What the exercise asks
Extract the text of every entry below line for line, keeping each line as it stands, and leave the pictures out.
=== Begin Enclosure ===
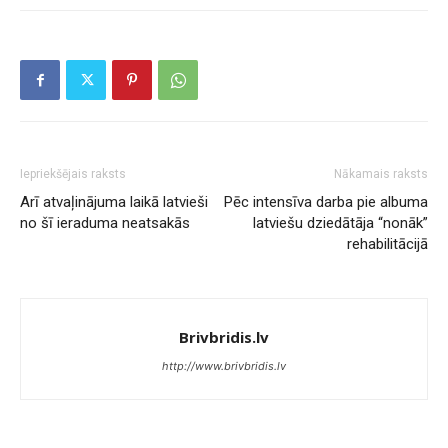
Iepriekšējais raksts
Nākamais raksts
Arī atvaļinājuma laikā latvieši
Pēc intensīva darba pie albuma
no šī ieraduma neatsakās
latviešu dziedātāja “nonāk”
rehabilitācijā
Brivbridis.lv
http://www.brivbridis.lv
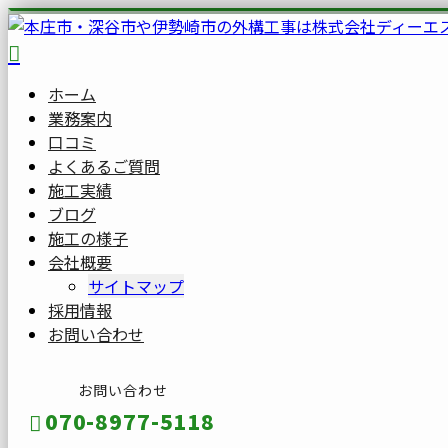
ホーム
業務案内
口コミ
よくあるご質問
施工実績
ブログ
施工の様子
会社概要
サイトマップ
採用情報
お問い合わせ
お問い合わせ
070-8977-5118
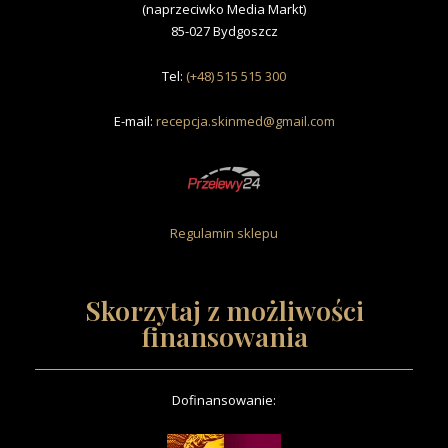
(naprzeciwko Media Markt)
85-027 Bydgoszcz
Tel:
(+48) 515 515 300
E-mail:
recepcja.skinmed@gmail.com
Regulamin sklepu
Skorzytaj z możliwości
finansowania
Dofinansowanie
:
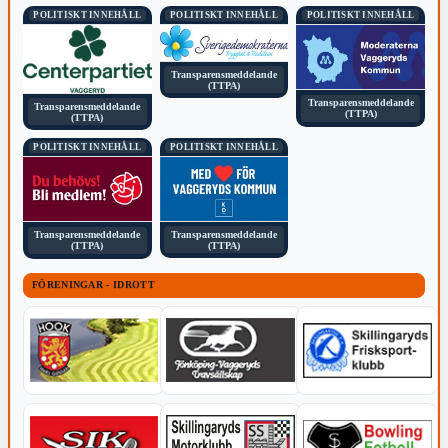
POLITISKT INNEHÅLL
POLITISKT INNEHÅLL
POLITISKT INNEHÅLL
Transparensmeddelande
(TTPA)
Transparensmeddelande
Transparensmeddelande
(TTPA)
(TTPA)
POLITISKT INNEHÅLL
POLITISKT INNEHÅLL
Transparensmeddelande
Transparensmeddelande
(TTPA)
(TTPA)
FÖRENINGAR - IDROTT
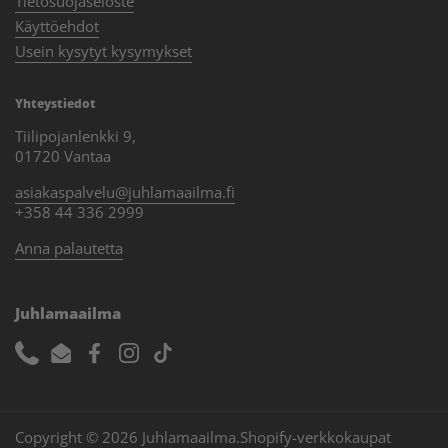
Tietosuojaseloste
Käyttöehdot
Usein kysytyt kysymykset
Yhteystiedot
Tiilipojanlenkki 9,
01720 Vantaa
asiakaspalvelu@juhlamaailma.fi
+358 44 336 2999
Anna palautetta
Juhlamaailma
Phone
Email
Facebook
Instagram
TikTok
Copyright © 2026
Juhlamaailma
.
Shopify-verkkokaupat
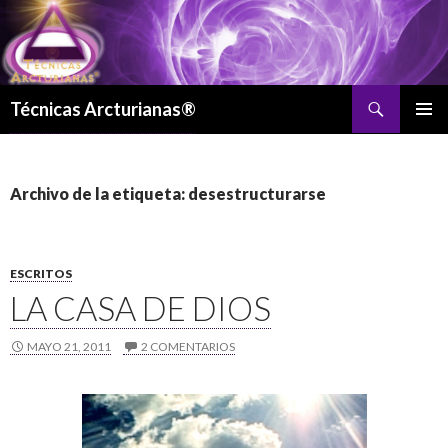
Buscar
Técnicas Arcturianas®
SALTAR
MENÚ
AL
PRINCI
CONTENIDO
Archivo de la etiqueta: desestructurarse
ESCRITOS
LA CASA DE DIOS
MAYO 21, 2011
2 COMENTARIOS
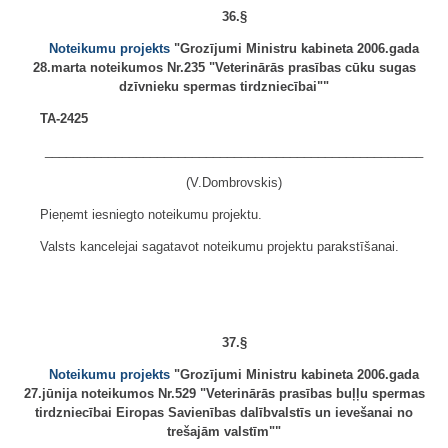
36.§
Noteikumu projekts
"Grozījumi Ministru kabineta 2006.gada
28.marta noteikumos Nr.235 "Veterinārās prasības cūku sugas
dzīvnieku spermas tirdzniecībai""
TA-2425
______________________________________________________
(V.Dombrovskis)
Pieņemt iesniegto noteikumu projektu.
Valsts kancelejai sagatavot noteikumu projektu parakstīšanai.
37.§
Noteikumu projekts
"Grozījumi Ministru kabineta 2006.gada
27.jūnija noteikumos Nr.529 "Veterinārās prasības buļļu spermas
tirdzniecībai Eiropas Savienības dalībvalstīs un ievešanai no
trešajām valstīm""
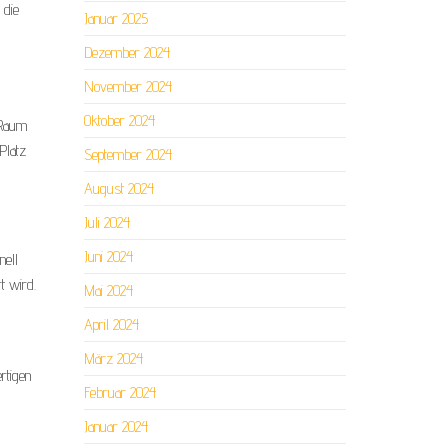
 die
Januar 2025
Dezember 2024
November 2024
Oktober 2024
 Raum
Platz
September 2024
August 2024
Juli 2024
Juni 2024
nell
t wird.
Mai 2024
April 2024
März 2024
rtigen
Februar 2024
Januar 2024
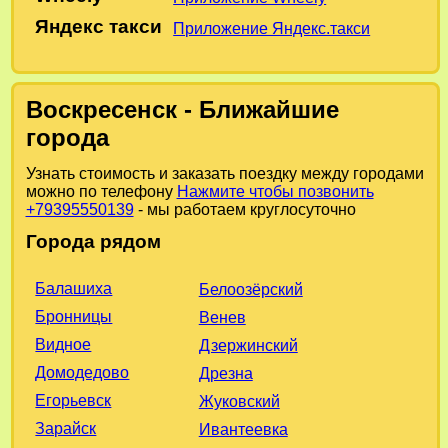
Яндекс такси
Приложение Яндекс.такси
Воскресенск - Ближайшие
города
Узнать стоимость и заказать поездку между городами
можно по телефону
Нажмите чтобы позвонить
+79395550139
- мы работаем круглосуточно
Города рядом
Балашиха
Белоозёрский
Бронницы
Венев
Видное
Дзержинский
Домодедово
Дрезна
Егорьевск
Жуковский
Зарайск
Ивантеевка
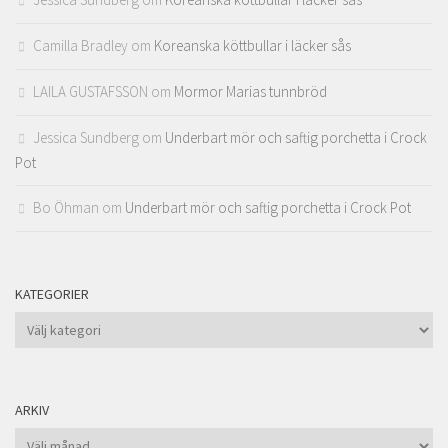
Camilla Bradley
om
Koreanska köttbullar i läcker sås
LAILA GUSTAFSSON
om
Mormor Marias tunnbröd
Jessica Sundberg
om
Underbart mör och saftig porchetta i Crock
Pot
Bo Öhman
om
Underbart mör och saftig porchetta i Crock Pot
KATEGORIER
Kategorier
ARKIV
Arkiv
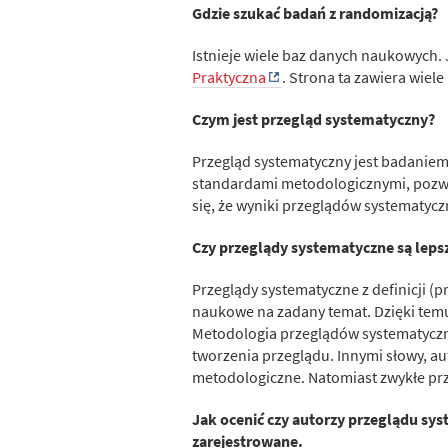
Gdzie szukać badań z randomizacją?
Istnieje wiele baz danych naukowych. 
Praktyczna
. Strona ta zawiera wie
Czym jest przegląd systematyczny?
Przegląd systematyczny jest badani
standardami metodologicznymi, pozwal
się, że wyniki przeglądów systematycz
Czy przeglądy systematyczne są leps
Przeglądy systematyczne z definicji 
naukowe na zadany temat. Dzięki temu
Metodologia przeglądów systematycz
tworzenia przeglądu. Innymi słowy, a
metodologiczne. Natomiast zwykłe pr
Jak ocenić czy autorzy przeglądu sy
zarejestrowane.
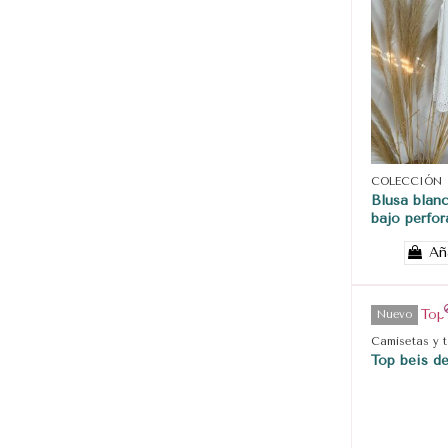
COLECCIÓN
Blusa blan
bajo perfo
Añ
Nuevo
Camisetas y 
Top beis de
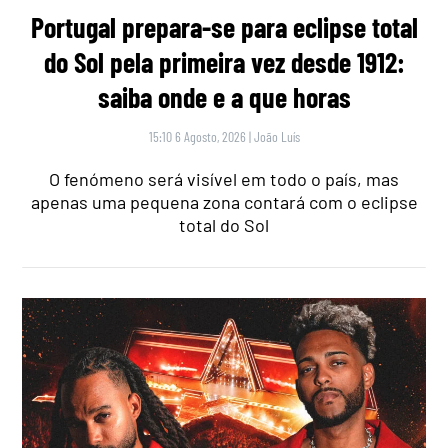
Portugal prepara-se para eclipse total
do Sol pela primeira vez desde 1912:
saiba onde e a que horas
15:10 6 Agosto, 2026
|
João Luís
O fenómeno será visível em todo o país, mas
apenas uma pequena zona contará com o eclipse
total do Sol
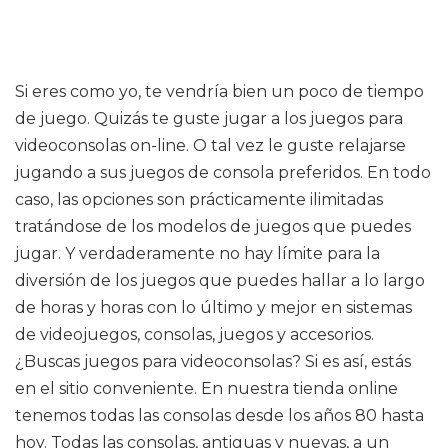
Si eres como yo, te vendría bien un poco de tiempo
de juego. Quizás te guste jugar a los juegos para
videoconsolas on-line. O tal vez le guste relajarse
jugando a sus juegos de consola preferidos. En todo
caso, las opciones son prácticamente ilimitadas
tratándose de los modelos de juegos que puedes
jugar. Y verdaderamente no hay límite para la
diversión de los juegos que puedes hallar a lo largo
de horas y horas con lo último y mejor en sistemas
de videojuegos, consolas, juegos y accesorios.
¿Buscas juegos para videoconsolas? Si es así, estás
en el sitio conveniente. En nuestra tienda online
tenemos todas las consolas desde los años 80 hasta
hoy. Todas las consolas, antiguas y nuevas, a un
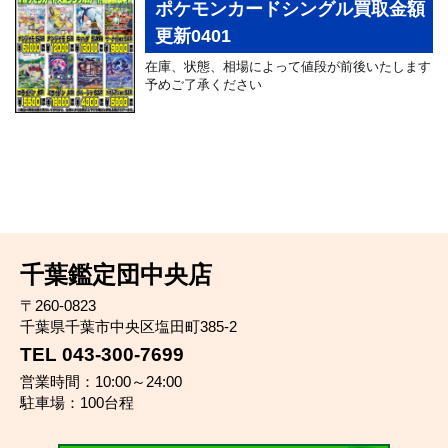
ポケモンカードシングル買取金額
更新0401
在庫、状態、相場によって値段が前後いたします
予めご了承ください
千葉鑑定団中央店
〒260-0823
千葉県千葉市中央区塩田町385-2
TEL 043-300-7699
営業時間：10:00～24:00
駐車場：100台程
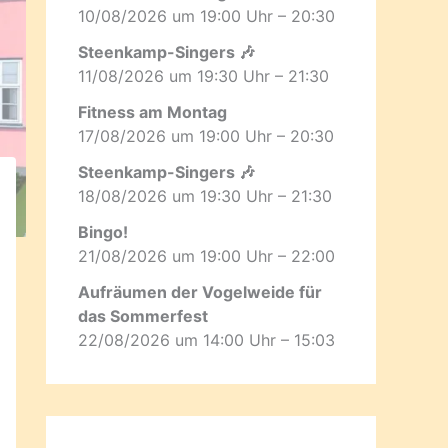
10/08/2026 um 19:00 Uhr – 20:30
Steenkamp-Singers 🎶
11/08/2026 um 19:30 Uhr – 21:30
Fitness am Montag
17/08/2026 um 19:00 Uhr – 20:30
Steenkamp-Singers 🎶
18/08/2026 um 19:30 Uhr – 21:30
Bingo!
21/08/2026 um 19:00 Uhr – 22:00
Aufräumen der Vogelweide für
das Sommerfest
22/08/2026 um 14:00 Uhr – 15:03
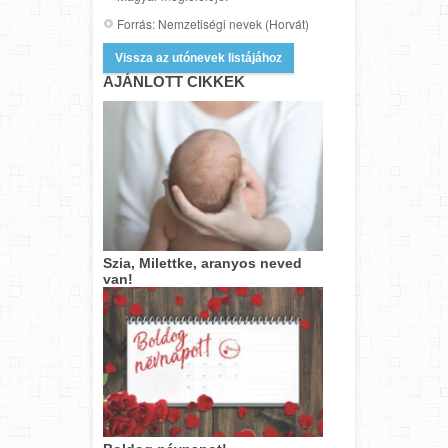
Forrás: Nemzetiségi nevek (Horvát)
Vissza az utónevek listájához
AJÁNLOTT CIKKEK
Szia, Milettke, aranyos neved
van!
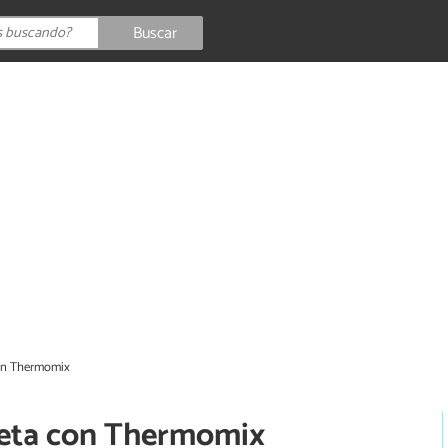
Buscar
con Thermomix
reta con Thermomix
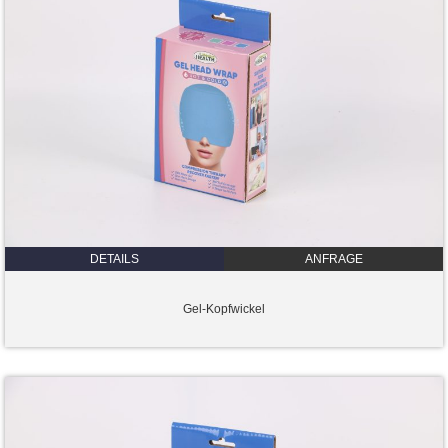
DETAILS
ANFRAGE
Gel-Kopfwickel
=== End Enclosure ===
Response to the exercise
Iepriekšējais raksts
Nākamais raksts
Arī atvaļinājuma laikā latvieši
Pēc intensīva darba pie albuma
no šī ieraduma neatsakās
latviešu dziedātāja “nonāk”
rehabilitācijā
Brivbridis.lv
http://www.brivbridis.lv
ホーム
業務案内
口コミ
よくあるご質問
施工実績
ブログ
施工の様子
会社概要
サイトマップ
採用情報
お問い合わせ
お問い合わせ
070-8977-5118
(naprzeciwko Media Markt)
85-027 Bydgoszcz
Tel:
(+48) 515 515 300
E-mail:
recepcja.skinmed@gmail.com
Regulamin sklepu
Skorzytaj z możliwości
finansowania
Dofinansowanie
:
POLITISKT INNEHÅLL
POLITISKT INNEHÅLL
POLITISKT INNEHÅLL
Transparensmeddelande
(TTPA)
Transparensmeddelande
Transparensmeddelande
(TTPA)
(TTPA)
POLITISKT INNEHÅLL
POLITISKT INNEHÅLL
Transparensmeddelande
Transparensmeddelande
(TTPA)
(TTPA)
FÖRENINGAR - IDROTT
Tietosuojaseloste
Käyttöehdot
Usein kysytyt kysymykset
Yhteystiedot
Tiilipojanlenkki 9,
01720 Vantaa
asiakaspalvelu@juhlamaailma.fi
+358 44 336 2999
Anna palautetta
Juhlamaailma
Phone
Email
Facebook
Instagram
TikTok
Copyright © 2026
Juhlamaailma
.
Shopify-verkkokaupat
Buscar
Técnicas Arcturianas®
SALTAR
MENÚ
AL
PRINCI
CONTENIDO
Archivo de la etiqueta: desestructurarse
ESCRITOS
LA CASA DE DIOS
MAYO 21, 2011
2 COMENTARIOS
36.§
Noteikumu projekts
"Grozījumi Ministru kabineta 2006.gada
28.marta noteikumos Nr.235 "Veterinārās prasības cūku sugas
dzīvnieku spermas tirdzniecībai""
TA-2425
______________________________________________________
(V.Dombrovskis)
Pieņemt iesniegto noteikumu projektu.
Valsts kancelejai sagatavot noteikumu projektu parakstīšanai.
37.§
Noteikumu projekts
"Grozījumi Ministru kabineta 2006.gada
27.jūnija noteikumos Nr.529 "Veterinārās prasības buļļu spermas
tirdzniecībai Eiropas Savienības dalībvalstīs un ievešanai no
trešajām valstīm""
 die
Januar 2025
Dezember 2024
November 2024
Oktober 2024
 Raum
Platz
September 2024
August 2024
Juli 2024
Juni 2024
nell
t wird.
Mai 2024
April 2024
März 2024
rtigen
Februar 2024
Januar 2024
Яндекс такси
Приложение Яндекс.такси
Воскресенск - Ближайшие
города
Узнать стоимость и заказать поездку между городами
можно по телефону
Нажмите чтобы позвонить
+79395550139
- мы работаем круглосуточно
Города рядом
Балашиха
Белоозёрский
Бронницы
Венев
Видное
Дзержинский
Домодедово
Дрезна
Егорьевск
Жуковский
Зарайск
Ивантеевка
Camilla Bradley
om
Koreanska köttbullar i läcker sås
LAILA GUSTAFSSON
om
Mormor Marias tunnbröd
Jessica Sundberg
om
Underbart mör och saftig porchetta i Crock
Pot
Bo Öhman
om
Underbart mör och saftig porchetta i Crock Pot
KATEGORIER
Kategorier
ARKIV
Arkiv
Gdzie szukać badań z randomizacją?
Istnieje wiele baz danych naukowych. 
Praktyczna
. Strona ta zawiera wie
Czym jest przegląd systematyczny?
Przegląd systematyczny jest badani
standardami metodologicznymi, pozwal
się, że wyniki przeglądów systematycz
Czy przeglądy systematyczne są leps
Przeglądy systematyczne z definicji 
naukowe na zadany temat. Dzięki temu
Metodologia przeglądów systematycz
tworzenia przeglądu. Innymi słowy, a
metodologiczne. Natomiast zwykłe pr
Jak ocenić czy autorzy przeglądu sy
zarejestrowane.
COLECCIÓN
Blusa blan
bajo perfo
Añ
Nuevo
Camisetas y 
Top beis de
Portugal prepara-se para eclipse total
do Sol pela primeira vez desde 1912:
saiba onde e a que horas
15:10 6 Agosto, 2026
|
João Luís
O fenómeno será visível em todo o país, mas
apenas uma pequena zona contará com o eclipse
total do Sol
Si eres como yo, te vendría bien un poco de tiempo
de juego. Quizás te guste jugar a los juegos para
videoconsolas on-line. O tal vez le guste relajarse
jugando a sus juegos de consola preferidos. En todo
caso, las opciones son prácticamente ilimitadas
tratándose de los modelos de juegos que puedes
jugar. Y verdaderamente no hay límite para la
diversión de los juegos que puedes hallar a lo largo
de horas y horas con lo último y mejor en sistemas
de videojuegos, consolas, juegos y accesorios.
¿Buscas juegos para videoconsolas? Si es así, estás
en el sitio conveniente. En nuestra tienda online
tenemos todas las consolas desde los años 80 hasta
hoy. Todas las consolas, antiguas y nuevas, a un
ポケモンカードシングル買取金額
更新0401
在庫、状態、相場によって値段が前後いたします
予めご了承ください
千葉鑑定団中央店
〒260-0823
千葉県千葉市中央区塩田町385-2
TEL 043-300-7699
営業時間：10:00～24:00
駐車場：100台程
10/08/2026 um 19:00 Uhr – 20:30
Steenkamp-Singers 🎶
11/08/2026 um 19:30 Uhr – 21:30
Fitness am Montag
17/08/2026 um 19:00 Uhr – 20:30
Steenkamp-Singers 🎶
18/08/2026 um 19:30 Uhr – 21:30
Bingo!
21/08/2026 um 19:00 Uhr – 22:00
Aufräumen der Vogelweide für
das Sommerfest
22/08/2026 um 14:00 Uhr – 15:03
Forrás: Nemzetiségi nevek (Horvát)
Vissza az utónevek listájához
AJÁNLOTT CIKKEK
Szia, Milettke, aranyos neved
van!
Buscar
con Thermomix
reta con Thermomix
DETAILS
ANFRAGE
Gel-Kopfwickel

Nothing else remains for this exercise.